You can see that we now have the additional context added by the long term dynamics of chronic load, acute load and training stress balance to compare against the athlete's wellness scores - all in the one place!

In this case, the athlete peaked out at 191CTL coming from a start point of 94. A solid year all things considered!

We can also run our correlation analysis again to see how the longer term load dynamics relate to HRV (or anything else for that matter)

In [155]:
corr_matrix = new_improved_metrics.corr()
corr_matrix['HRV'].sort_values(ascending=False)
Out[155]:
HRV               1.000000
Sleep Qualilty    0.318967
Mood              0.129927
TSS               0.101500
tsb              -0.012778
Pulse            -0.025802
atl              -0.032126
yesterday_TSS    -0.039875
ctl              -0.048263
Sleep Hours      -0.078097
Stress           -0.163880
Name: HRV, dtype: float64

Adding CTL, ATL and TSB to the correlation matrix we see a slight negative correlation with HRV for each, i.e. as absolute chronic load goes up, the athlete's HRV tends to go slightly down. Though, it's worth noting (for this athlete) that the power of this relationship is not even close to the relationship between self reported stress or sleep quality!

Hopefully, by now you're seeing the power of Pandas in pulling all of your data together from various places so that we can clearly see the relationships. Being able to pull the data together & 'see' the relationships is only the first step in developing powerful individual models that allow us to use machine learning to predict fitness and fatigue for an individual athlete & pandas is perfectly suited to talk to some of these machine learning libraries that I will introduce in future posts.

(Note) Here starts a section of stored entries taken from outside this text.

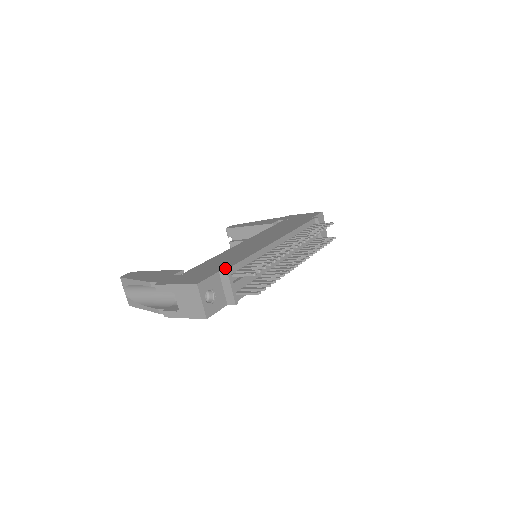
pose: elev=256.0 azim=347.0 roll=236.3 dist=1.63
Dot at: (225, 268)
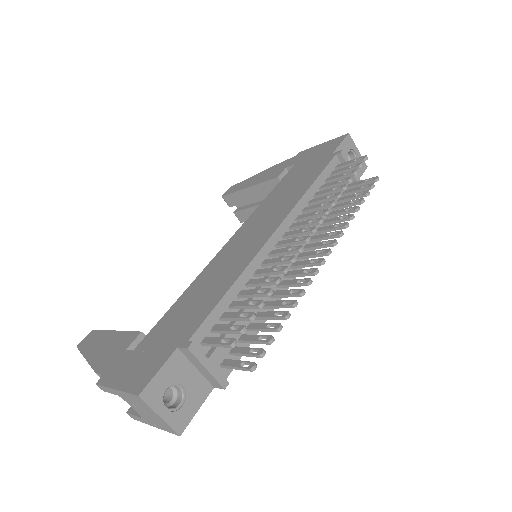
Dot at: (187, 336)
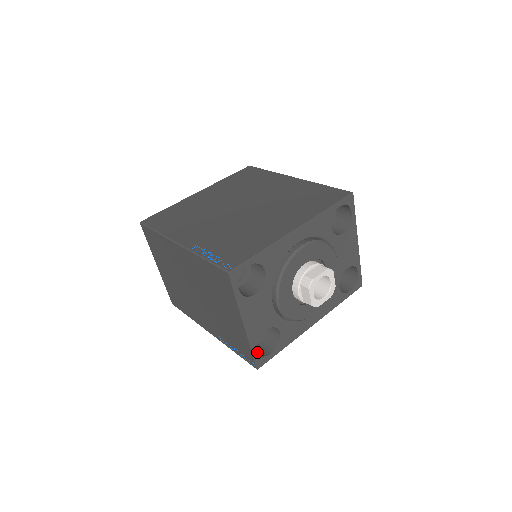
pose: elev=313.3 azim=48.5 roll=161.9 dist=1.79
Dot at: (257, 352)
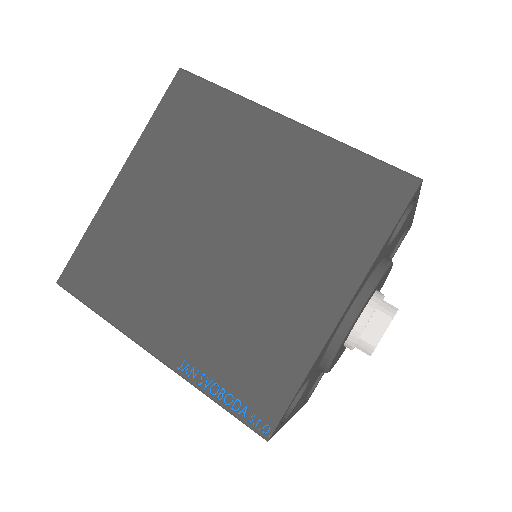
Dot at: occluded
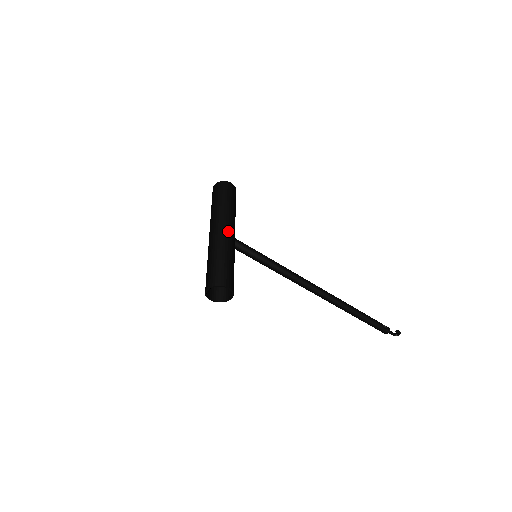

But, for now, we started with a couple of messy csv's so let's end by saving our dataframe into a much more useful csv that we can use to feed our machine learning models in future posts...

In [156]:
new_improved_metrics.to_csv('new_improved_metrics.csv')

tp_reformat_csv.png

Much better! Long and short term training load & wellness data all wrangled together, ready for the fun stuff of building some models. We'll tackle that next time around. Until then...

Code smart,

AC